#### [AVAILABLE DATA]
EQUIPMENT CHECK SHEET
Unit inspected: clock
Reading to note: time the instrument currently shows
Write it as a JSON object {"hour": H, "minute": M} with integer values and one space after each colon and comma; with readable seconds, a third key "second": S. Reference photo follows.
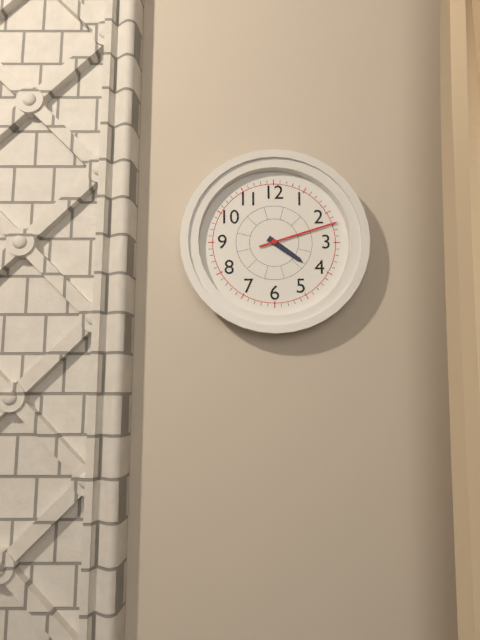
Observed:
{"hour": 4, "minute": 12}
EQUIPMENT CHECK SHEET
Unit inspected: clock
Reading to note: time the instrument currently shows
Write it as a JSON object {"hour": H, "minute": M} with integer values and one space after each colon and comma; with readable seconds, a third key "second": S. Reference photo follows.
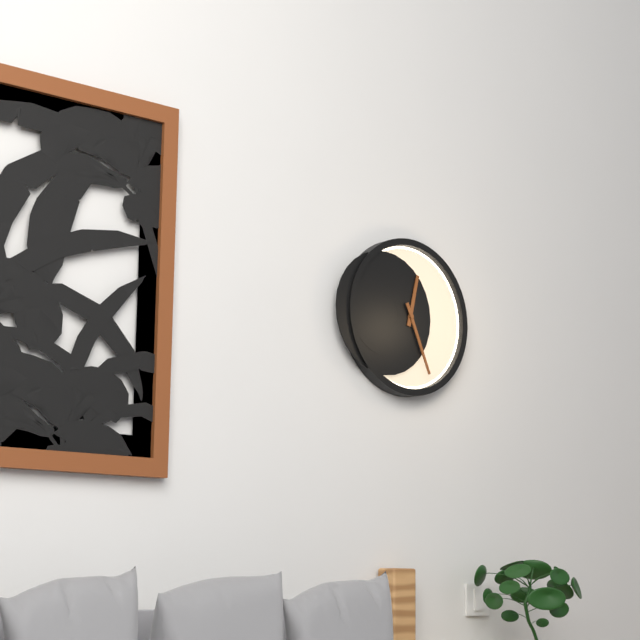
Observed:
{"hour": 12, "minute": 26}
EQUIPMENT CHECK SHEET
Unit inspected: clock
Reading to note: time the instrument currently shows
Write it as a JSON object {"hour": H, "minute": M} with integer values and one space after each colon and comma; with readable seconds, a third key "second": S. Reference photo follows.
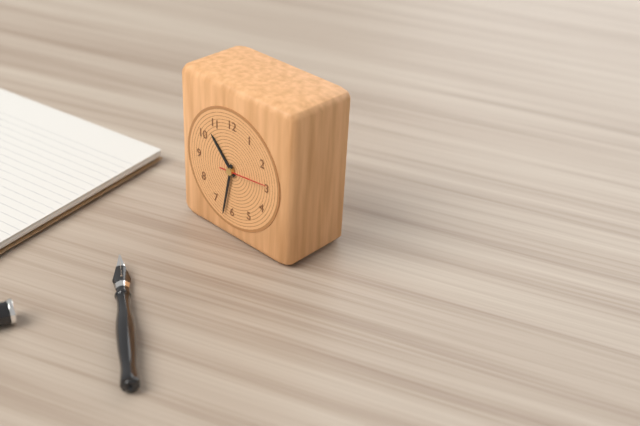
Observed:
{"hour": 10, "minute": 32}
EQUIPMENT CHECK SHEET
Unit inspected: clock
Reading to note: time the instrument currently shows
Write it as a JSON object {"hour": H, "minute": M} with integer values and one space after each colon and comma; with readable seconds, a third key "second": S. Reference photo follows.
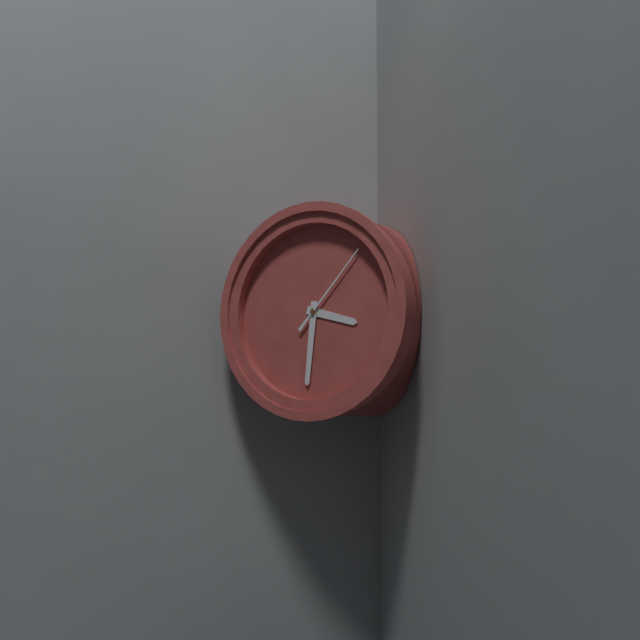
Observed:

#### [SET PROBLEM]
Please write out every item above again word for word, leaving out the pictures.

#### [ANSWER FOR THIS EXERCISE]
EQUIPMENT CHECK SHEET
Unit inspected: clock
Reading to note: time the instrument currently shows
Write it as a JSON object {"hour": H, "minute": M} with integer values and one space after each colon and comma; with readable seconds, a third key "second": S. Reference photo follows.
Observed:
{"hour": 4, "minute": 12}
EQUIPMENT CHECK SHEET
Unit inspected: clock
Reading to note: time the instrument currently shows
Write it as a JSON object {"hour": H, "minute": M} with integer values and one space after each colon and comma; with readable seconds, a third key "second": S. Reference photo follows.
Observed:
{"hour": 12, "minute": 26}
EQUIPMENT CHECK SHEET
Unit inspected: clock
Reading to note: time the instrument currently shows
Write it as a JSON object {"hour": H, "minute": M} with integer values and one space after each colon and comma; with readable seconds, a third key "second": S. Reference photo follows.
Observed:
{"hour": 10, "minute": 32}
EQUIPMENT CHECK SHEET
Unit inspected: clock
Reading to note: time the instrument currently shows
Write it as a JSON object {"hour": H, "minute": M} with integer values and one space after each colon and comma; with readable seconds, a third key "second": S. Reference photo follows.
Observed:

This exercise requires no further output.